Duró diez años, generó cinco decisiones judiciales y cientos de miles de dólares en gastos de abogados, pero la patente fue anulada. Proctor ya no recibirá regalías. Sin embargo, la guerra continuó. Aún causa estragos y las patentes sobre lo viviente continúan privatizando cada día a la naturaleza. En cuanto a México, hoy por hoy sigue siendo uno de los principales importadores mundiales de maíz, lo que podría despertar a dioses y volcanes.

Mientras tanto, ¿qué hacer?

A esta pregunta, un poeta azteca del siglo XV había respondido:

“Cantar, cantar y cantar, porque el canto es salvador,

Y rendir homenaje a la belleza”.

Tal vez no sea suficiente.

El regreso

Entonces, algunos sueñan con el retorno de Emiliano Zapata (1879-1919). En México, los fantasmas están más vivos que en otros lugares. Otros recuerdan las palabras del rey-poeta Nezahualcóyotl, ese azteca contemporáneo de Carlos de Orleáns: “Oh, amigos míos, esta tierra sólo es prestada”.

Son los herederos de la milpa. Ven en este policultivo un lugar de encuentro entre ciencia y conocimientos tradicionales, y una herramienta de soberanía alimentaria que permite mantener una estructura social fundada en el trabajo agrícola. En 2022, la Organización de las Naciones Unidas para la Alimentación y la Agricultura (FAO) la elevó a la categoría de “Sistema Importante del Patrimonio Agrícola Mundial”7. Se la estudia, se la perfecciona, se la enriquece con plantas aromáticas o forrajeras que permiten mantener una pequeña ganadería y enriquecer su ecosistema, se la combina con la agroforestería, lo cual constituye un regreso a los orígenes. No sólo brinda un régimen dietético equilibrado en explotaciones de tamaño humano, sino que surge como un emblema de la agroecología. De este conjunto de teorías y de prácticas, el agrónomo Marc Dufumier dice que podría alimentar a 9.000 millones de seres humanos. “Es una agricultura sabia. Redescubre conocimientos antiguos acumulados por generaciones de campesinos, vuelve a cultivar variedades desaparecidas y, al mismo tiempo, se apoya en la investigación científica que hizo muchos descubrimientos sobre la biología de los suelos y aún tiene muchos más por hacer”.

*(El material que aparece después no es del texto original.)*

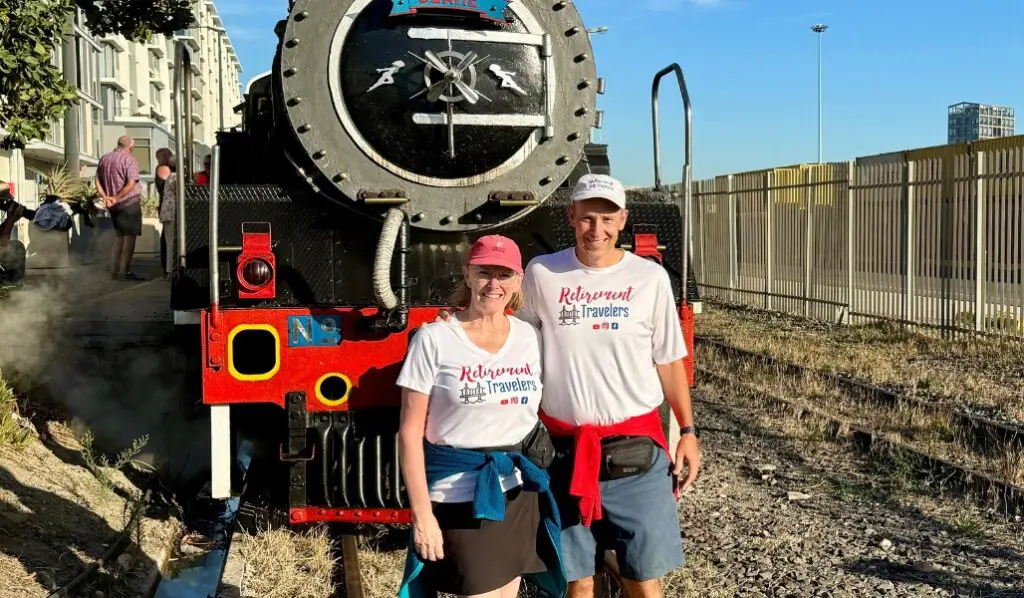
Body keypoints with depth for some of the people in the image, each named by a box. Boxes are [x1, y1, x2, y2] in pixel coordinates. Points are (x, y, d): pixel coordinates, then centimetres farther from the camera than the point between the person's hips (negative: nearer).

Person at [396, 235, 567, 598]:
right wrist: (422, 513, -13)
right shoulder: (434, 339, -10)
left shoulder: (530, 337, 4)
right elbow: (411, 432, -10)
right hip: (460, 497, -5)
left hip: (521, 493, 5)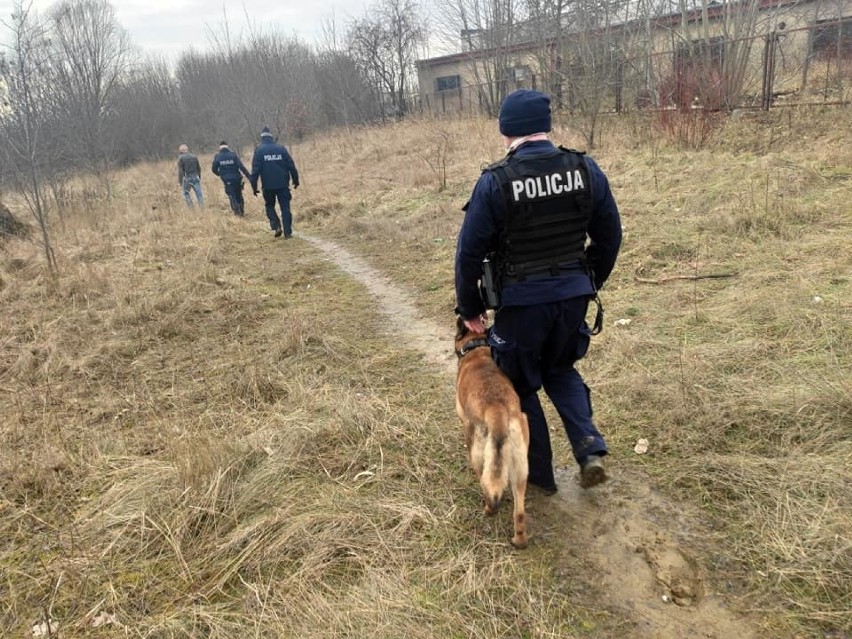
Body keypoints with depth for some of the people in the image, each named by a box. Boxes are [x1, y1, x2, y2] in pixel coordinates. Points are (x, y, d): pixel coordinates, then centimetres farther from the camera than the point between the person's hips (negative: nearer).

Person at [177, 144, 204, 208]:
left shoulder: (180, 158, -4)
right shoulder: (194, 157, 7)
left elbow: (180, 170, -9)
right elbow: (199, 168, 12)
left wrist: (180, 181, -7)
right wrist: (199, 177, 23)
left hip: (187, 178, -3)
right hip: (195, 177, 3)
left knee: (186, 193, 16)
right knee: (199, 193, 2)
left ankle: (190, 206, 8)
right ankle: (202, 207, -4)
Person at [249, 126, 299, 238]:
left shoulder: (259, 150, -1)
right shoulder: (281, 148, 4)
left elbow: (255, 169, -6)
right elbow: (291, 165, 3)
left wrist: (254, 186, -2)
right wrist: (295, 180, 12)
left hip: (268, 186, -1)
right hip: (283, 184, 1)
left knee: (270, 206, 18)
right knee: (285, 207, 6)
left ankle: (277, 226, -2)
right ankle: (287, 232, -1)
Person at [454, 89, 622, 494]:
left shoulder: (495, 182, -13)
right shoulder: (585, 170, -2)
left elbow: (470, 251, -10)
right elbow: (609, 236, 7)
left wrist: (469, 309, 3)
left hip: (521, 301, -4)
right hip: (573, 294, 4)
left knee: (521, 385, 17)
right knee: (561, 370, 27)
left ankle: (540, 473, 28)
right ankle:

Las fuerzas presentes parecen desiguales, pero quién sabe.

Quetzalcoatl tal vez aún no haya dicho su última palabra.

Zapata tampoco.

Alain Amariglio, ingeniero, docente y escritor. Su último libro es Des plantes et des hommes, Éditions du Canoé, París, 2023 (con prólogo de Gilles Clément). Traducción: Micaela Houston.


  1. La mayoría de los frijoles que conocemos son cultivares (variedades obtenidas por selección) del frijol común Phaseolus vulgaris

  2. En realidad son bacterias que viven en simbiosis con leguminosas, sobre sus raíces. Fijan el nitrógeno y se benefician, a cambio, de los glúcidos de la planta, resultado de la fotosíntesis. 

  3. “El pueblo del maíz”. 

  4. Bernal Díaz del Castillo, Histoire véridique de la conquête de la Nouvelle-Espagne, La Découverte, París, 2009. 

  5. Karen Lehman, “Au Mexique, les fausses promesses de l’Alena”, Le Monde diplomatique, París, noviembre de 1996. 

  6. Véase el documental Las cosechas del futuro, de Marie-Monique Robin (2012). 

  7. Sistemas Importantes del Patrimonio Agrícola Mundial (SIPAM), FAO.